Watson had guided the United States’ Ryder Cup team to victory over the European squad as captain in 1993 at The Belfry in Sutton Coldfield, England, and he was interested in doing the job again.

When the call came from PGA president Ted Bishop, asking if Watson would be interested in the position for the 2014 matches in Gleneagles, Scotland, Watson certainly was.

“He called me over a year ago to start the process of thinking about being the captain,” Watson said of Bishop. “I said, ‘Boy, I’ve been waiting for this call for a long time.’

“Indeed, it’s an honor to be the captain again for the team. … I really wanted the challenge to do it again. This responsibility is a challenge, but I’ve been there before and I welcome it.”

The choice was applauded by golf legend Jack Nicklaus, who designed the course that will be used two years from now.

“Tom always has been a wonderful golfer and remains one, but he is also a good leader,” Nicklaus told ESPN. “He has had a lot of experience in the Ryder Cup, as a player and a previous captain. So I am certain that when he goes to Gleneagles, he will prepare properly to do a nice job.”

Watson, who was formally named captain last week, will be 65 when the biannual event is played Sept. 26-28, 2014, but he believes that he will be able to relate to the young players who will be on his team since he still plays against them each year at the Masters, British Open and Greenbrier Classic.

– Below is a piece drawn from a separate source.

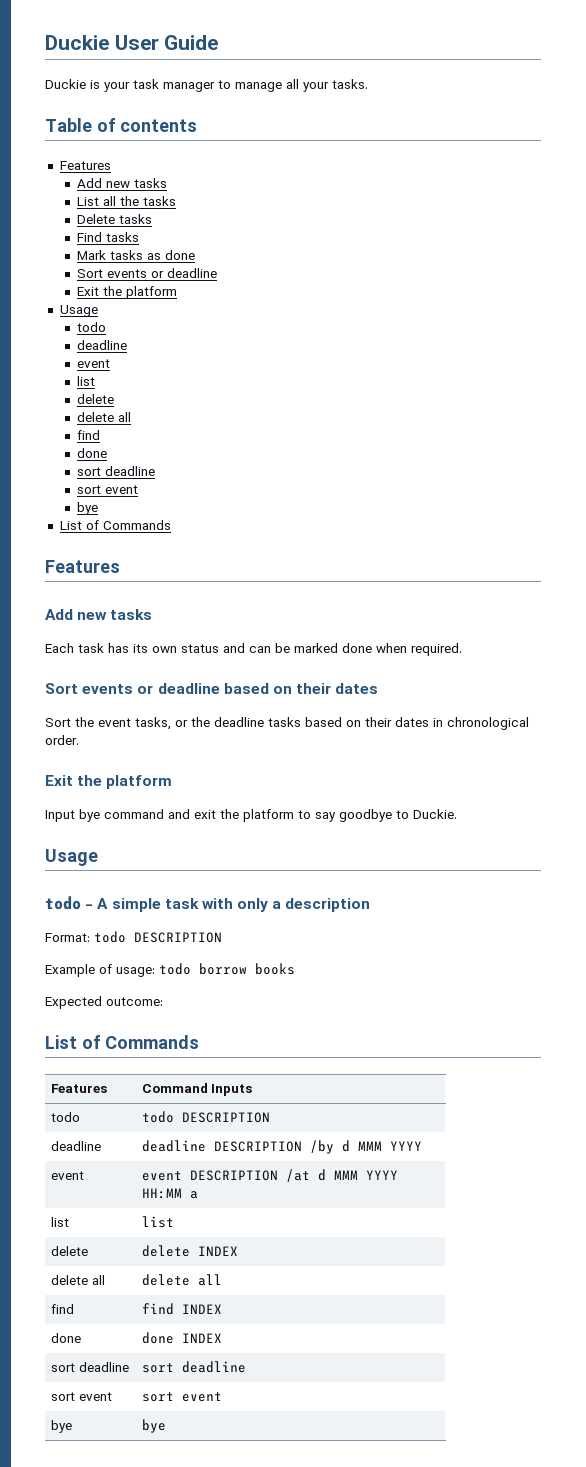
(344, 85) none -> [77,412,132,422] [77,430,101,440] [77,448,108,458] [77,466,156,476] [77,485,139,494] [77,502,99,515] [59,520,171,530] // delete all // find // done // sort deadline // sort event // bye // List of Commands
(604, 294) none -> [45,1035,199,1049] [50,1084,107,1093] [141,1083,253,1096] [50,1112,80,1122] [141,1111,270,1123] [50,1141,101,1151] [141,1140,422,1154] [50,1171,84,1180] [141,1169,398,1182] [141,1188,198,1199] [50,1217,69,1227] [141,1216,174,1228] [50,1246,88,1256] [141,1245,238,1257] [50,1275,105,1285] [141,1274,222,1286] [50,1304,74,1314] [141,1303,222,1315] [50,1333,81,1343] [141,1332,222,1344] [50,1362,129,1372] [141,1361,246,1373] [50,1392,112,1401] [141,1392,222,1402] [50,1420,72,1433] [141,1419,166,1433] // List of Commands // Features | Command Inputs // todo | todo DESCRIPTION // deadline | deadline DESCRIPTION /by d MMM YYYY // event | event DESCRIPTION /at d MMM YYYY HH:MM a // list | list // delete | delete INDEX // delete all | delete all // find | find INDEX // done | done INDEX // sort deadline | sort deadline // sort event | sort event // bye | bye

Watson would consider playing in a few more PGA Tour events to help him get to know the younger guys even better.

“The idea of being captain for a team of youngsters will be questioned,” Watson said. “Why is Watson, being the old guy, being the captain? I deflect that very simply by saying: ‘We play the same game.’ ”

Bishop justified Watson’s selection based upon his success in Scotland, where he won four of his five British Open titles, and the fact he still plays at a high level against younger players. Watson made the cut last week at the Australian Open, and he tied for 28th place after closing with a 69 – the lowest final-round score of any of the 69 players who made the cut.

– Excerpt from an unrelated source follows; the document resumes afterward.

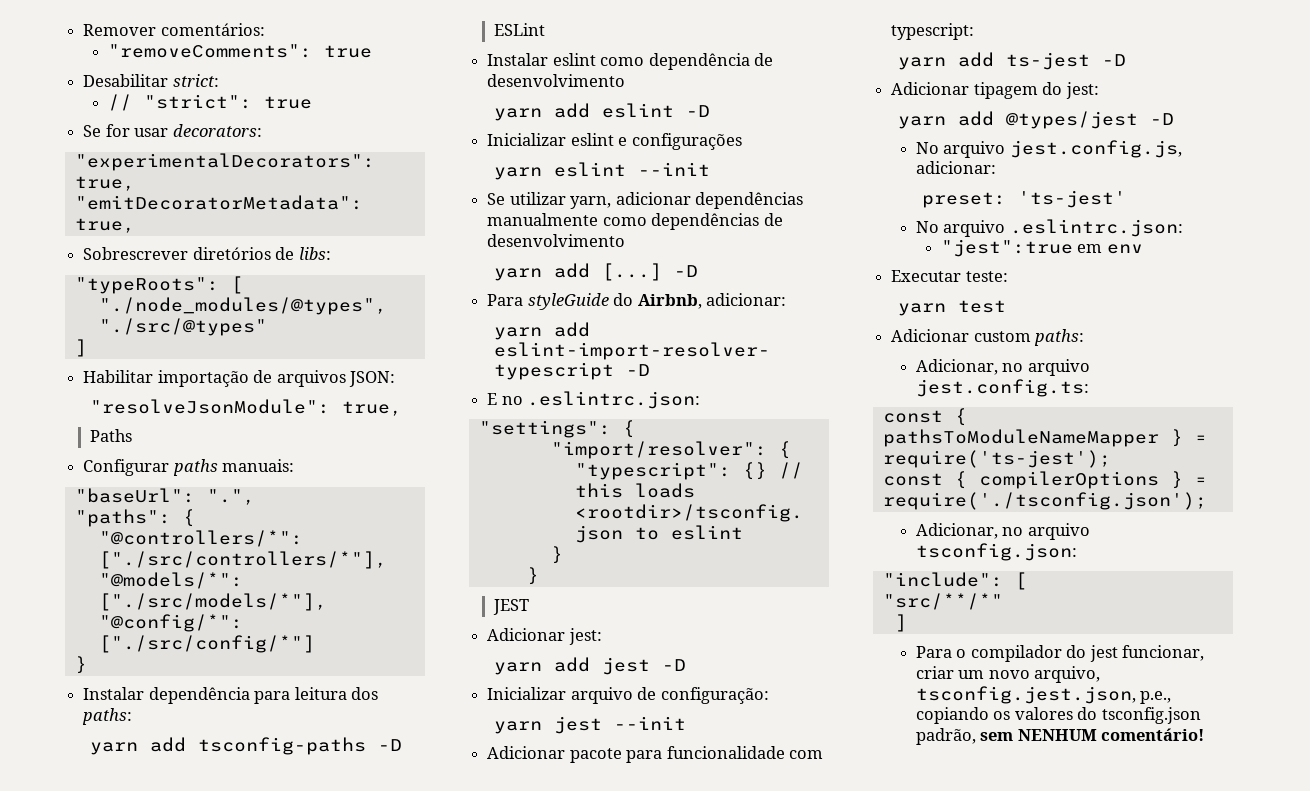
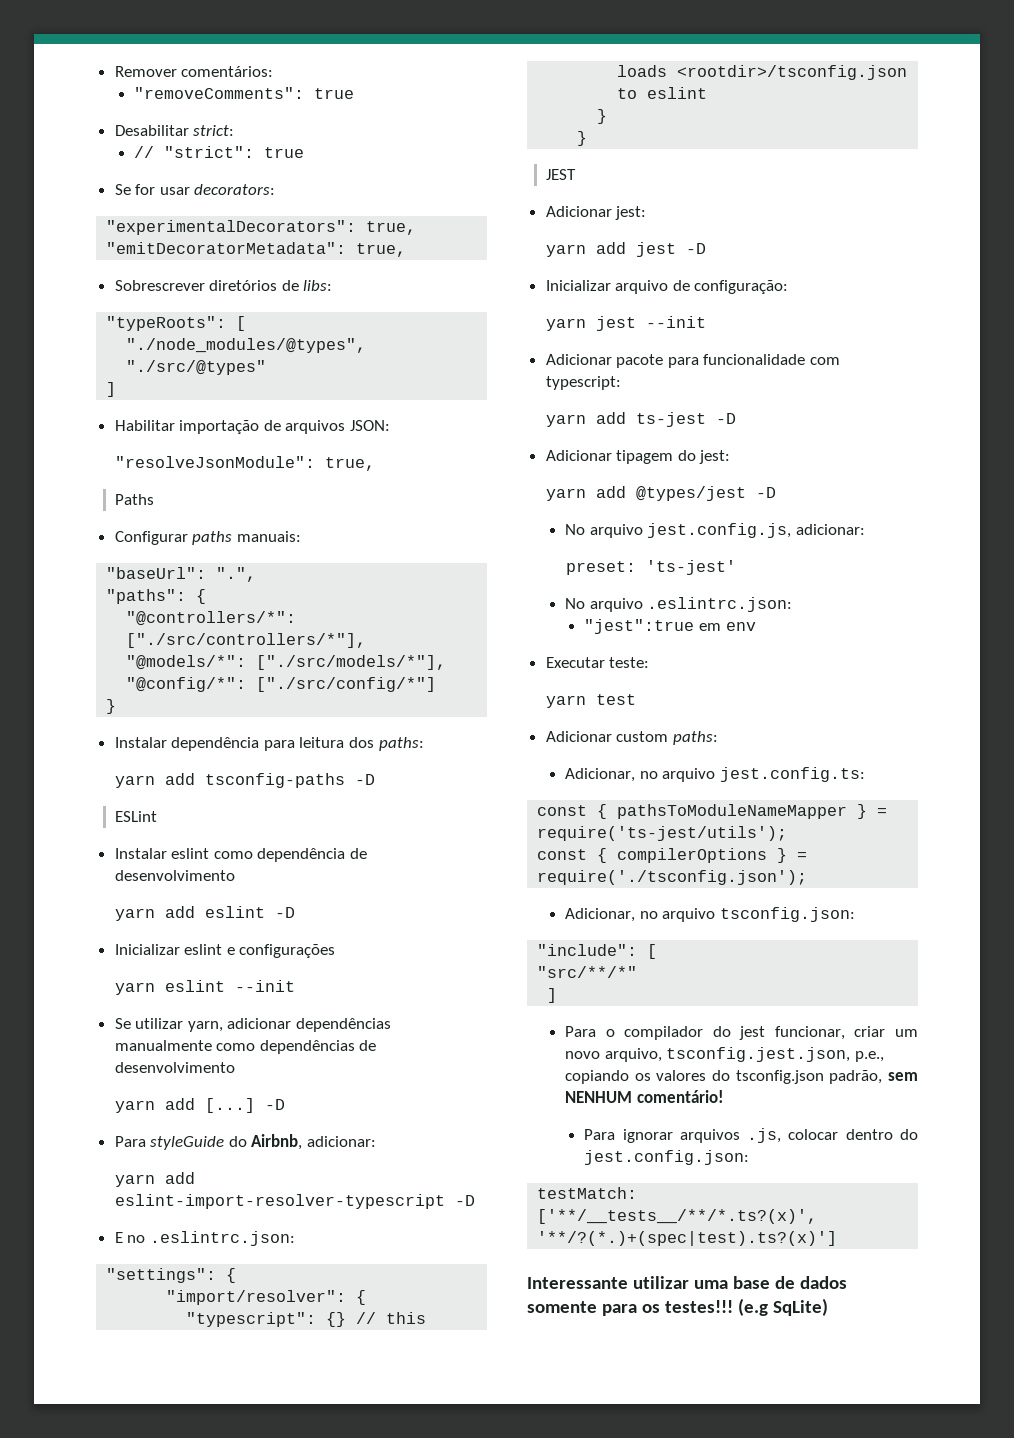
[882,450,1111,468] require('ts-jest'); -> [537,826,788,841] require('ts-jest/utils');
(1205, 734) none -> [584,1128,918,1143] [584,1150,750,1165] [537,1187,638,1199] [537,1209,818,1224] [537,1231,838,1246] [527,1276,847,1289] [527,1298,828,1316] // Para ignorar arquivos .js, colocar dentro do jest.config.json: // testMatch: ['**/__tests__/**/*.ts?(x)', '**/?(*.)+(spec|test).ts?(x)'] // Interessante utilizar uma base de dados somente para os testes!!! (e.g SqLite)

“The other key thing is just how revered this gentleman is in Scotland,” Bishop said. “He’s got a tremendous understanding of the culture, the country and its people. We also know about the unique weather challenges that Scotland will probably present, and I think we will agree that he is recognized as one of the top players under challenging conditions, and we certainly hope that that’s going to translate to our team, as well.”

Watson said he won’t change his approach much from 1993. One thing he will do is help his team handle the pressure of representing their country.

“The pressure is incredibly strong,” Watson said. “I believe the pressure in playing in the Ryder Cup and being a captain is as great or greater than playing for yourself in any major championship.”

Watson said he hopes to prepare by visiting the course next year.

“I’ll play the course and see the facility before we go there in 2014,” Watson said. “I hope that some of the players will do that, too.”

Watson acknowledged that he has had differences with Tiger Woods in the past, but he hopes that Woods will be part of the team. If Woods hasn’t qualified, Watson said he would expect to use one of his captain’s picks to give him a spot.

“He’s the best player maybe in the history of the game,” Watson said. “He brings a stature to the team that is unlike any other player on the team. And if he’s not on the team for any unforeseen reason, and I’m sure he will be, you can bet that he’s going to be No. 1 on my pick list.

“My relationship with Tiger is fine. Whatever has been said before is water under the bridge – no issues.”

The European team has won the event seven of the nine times it has been contested since Watson guided the U.S. to victory in 1993 – the event is now played in even years after it was delayed from 2001 to 2002 because of the Sept. 11 terrorist attacks on the United States.

But Watson isn’t ready to accept another loss.

“The bottom line is to win,” he said. “We’re tired of losing.”